A0609 - Achalasia Cardia in Child With Severe Malnutrition: A Case Report

Sunday, October 23, 2022

5:00 PM – 7:00 PM ET

Location: Crown Ballroom

Presenting Author(s)

Chetana Pasam, MBBS

Apollo Hospital
Kakinada, Andhra Pradesh, India

Chetana Pasam, MBBS¹, Tejaswi Pasam, MBBS², Richa Mudwari, MBBS³, Jahnavi Raparti, MBBS⁴
¹Apollo Hospital, Kakinada, Andhra Pradesh, India; ²Patient First Medical Center, Dearborn, MI; ³North Sichuan Medical College, Gaithersburg, MD; ⁴Kamineni Academy of Medical Sciences and Research Centre, Hyderabad, Telangana, India

Introduction: Achalasia cardia is an esophageal motility disorder due to the failure of the lower esophageal sphincter to relax. It is extremely rare in the pediatric population with an incidence of 0.11 per 100,000 children. In children, it is usually associated with other conditions like Adrenal glucocorticoid deficiency and Down’s syndrome. The symptoms include vomiting, regurgitation, and weight loss. Its exact etiology is still unclear. It is considered to be due to degeneration of the myenteric plexus that innervates the lower esophageal sphincter leading to difficulty with swallowing and absence of peristalsis.

Case Description/Methods: We present the case of a 3-year-old girl with a history of recurrent vomiting and poor weight gain. Her symptoms have been progressive for over 2 years. The child was initially treated at multiple local hospitals for Gastroesophageal reflux disease with no improvement. At presentation, she was severely malnourished and weighed 6 kgs. On evaluation, she was also found to be anemic. After admission to our pediatric unit, she underwent a barium study which showed tapering of the distal esophagus, representing the classic bird-beak sign, and the diagnosis of achalasia cardia was confirmed. She was treated surgically by Heller’s Cardiomyotomy and Fundal Wrap. Her post-operative phase was uneventful and she was discharged with follow-up advice. She exhibited excellent recovery with good weight gain and resolution of her symptoms. Her weight at the 1-month follow-up visit was 9kgs and at 3 months it was 12kgs.

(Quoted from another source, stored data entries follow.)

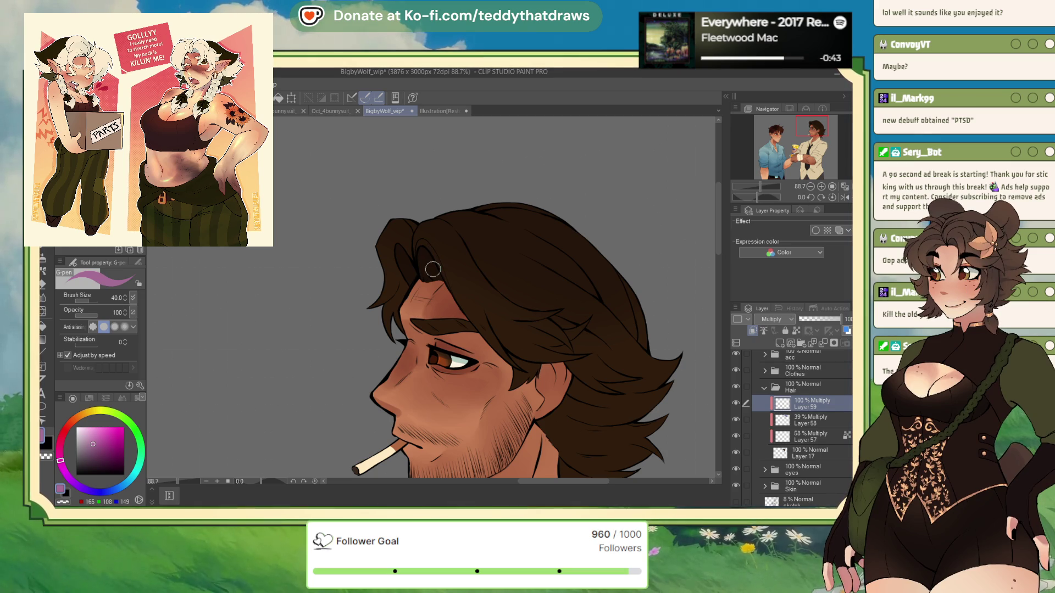
pyautogui.moveTo(67, 475); pyautogui.dragTo(96, 493)
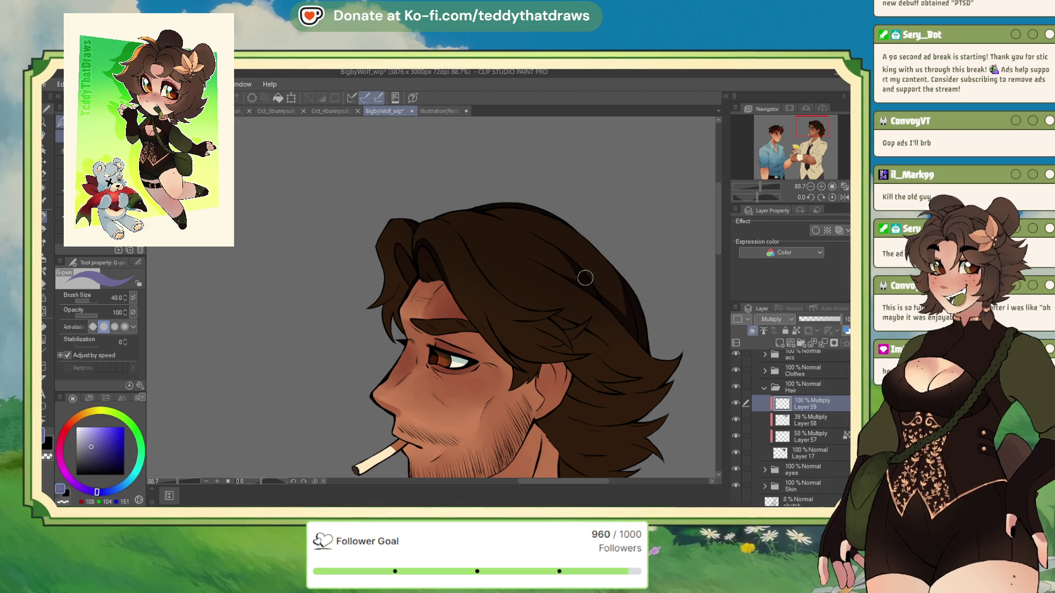
pyautogui.moveTo(599, 299); pyautogui.dragTo(610, 266)
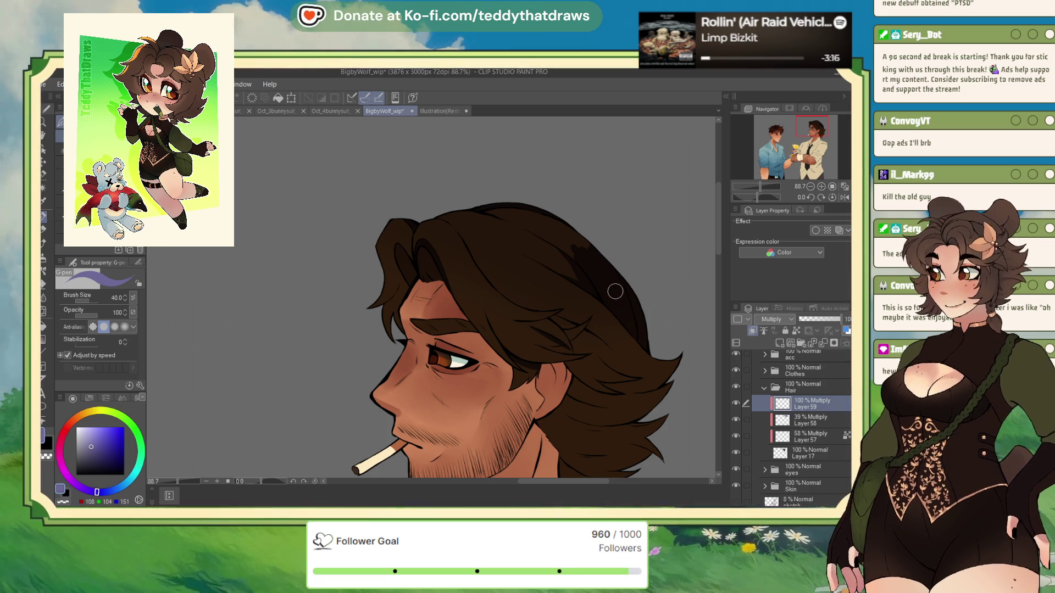
pyautogui.click(845, 196)
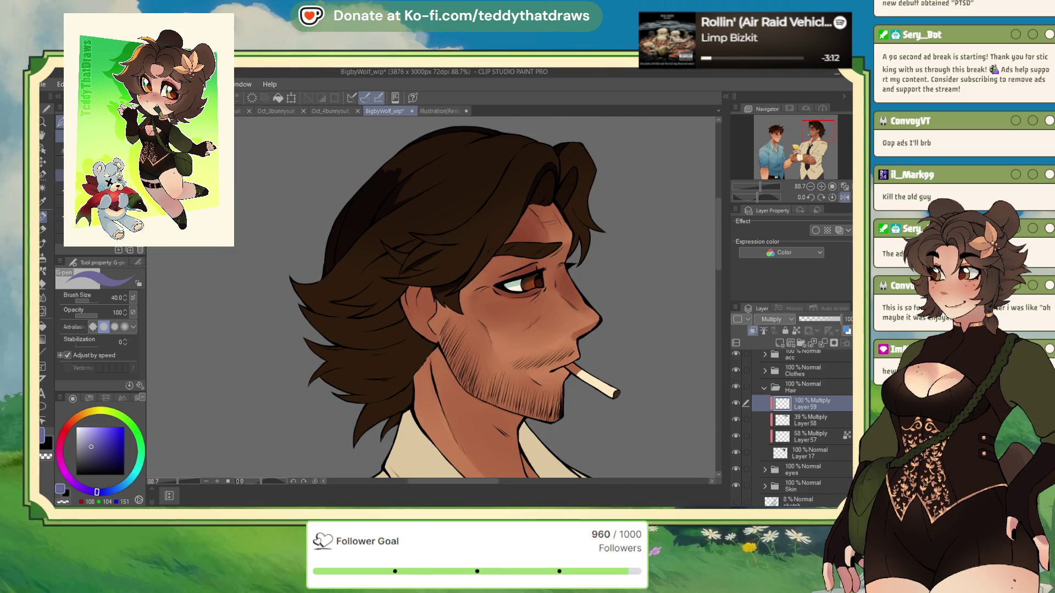
# - Select the So Fluffy watercolour brush with the B shortcut
pyautogui.press('b')
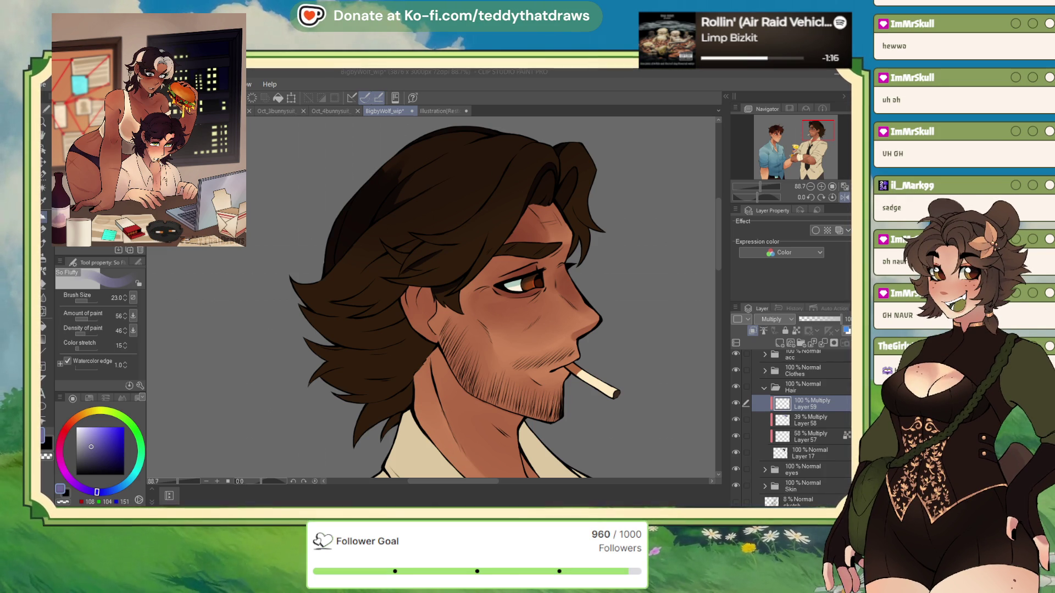
# - At brush size 27.9 with the purple sub colour, paint a darker shadow patch over the hair
pyautogui.press('h')
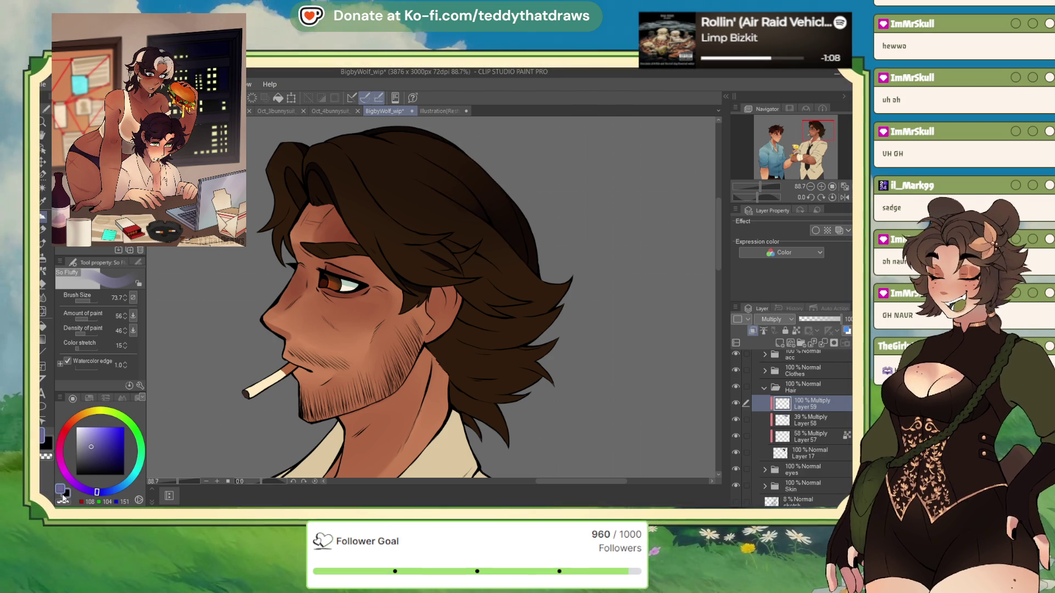
pyautogui.click(89, 304)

Discussion: Achalasia cardia is a rare presentation in children but can lead to major health concerns if left untreated. Due to the nonspecific symptoms, it is mostly misdiagnosed as gastroesophageal reflux disease which leads to delayed diagnosis and severe malnutrition. Diagnosis is with barium swallow study and manometry. It is followed by endoscopic biopsy in adults to rule out malignancy, however, it is not a consideration in children. Medical management has often shown recurrence of symptoms, particularly in children, and is not considered an effective choice of treatment. Surgery is the definitive treatment and includes Heller’s esophagomyotomy with or without anti-reflux procedures. Prompt diagnosis and treatment have an excellent prognosis. Peroral endoscopic myotomy is a promising new therapy in adults with achalasia but has limited studies in children. Persistent undiagnosed cases can lead to severe malnutrition and failure to thrive.

Figure: Fig1:At presentation, weight 6kgs; Fig2:At 3months, weight 12kgs; Fig.3,4,5: Barium Study; Fig6: Supraumbilical midline incision; Fig7:Cardiomyotomy; Fig8:Approximation of Crura; Fig9:Fundal Wrap

Disclosures:

Chetana Pasam indicated no relevant financial relationships.

Tejaswi Pasam indicated no relevant financial relationships.

Richa Mudwari indicated no relevant financial relationships.

Jahnavi Raparti indicated no relevant financial relationships.

Chetana Pasam, MBBS¹, Tejaswi Pasam, MBBS², Richa Mudwari, MBBS³, Jahnavi Raparti, MBBS⁴. A0609 - Achalasia Cardia in Child With Severe Malnutrition: A Case Report, ACG 2022 Annual Scientific Meeting Abstracts. Charlotte, NC: American College of Gastroenterology.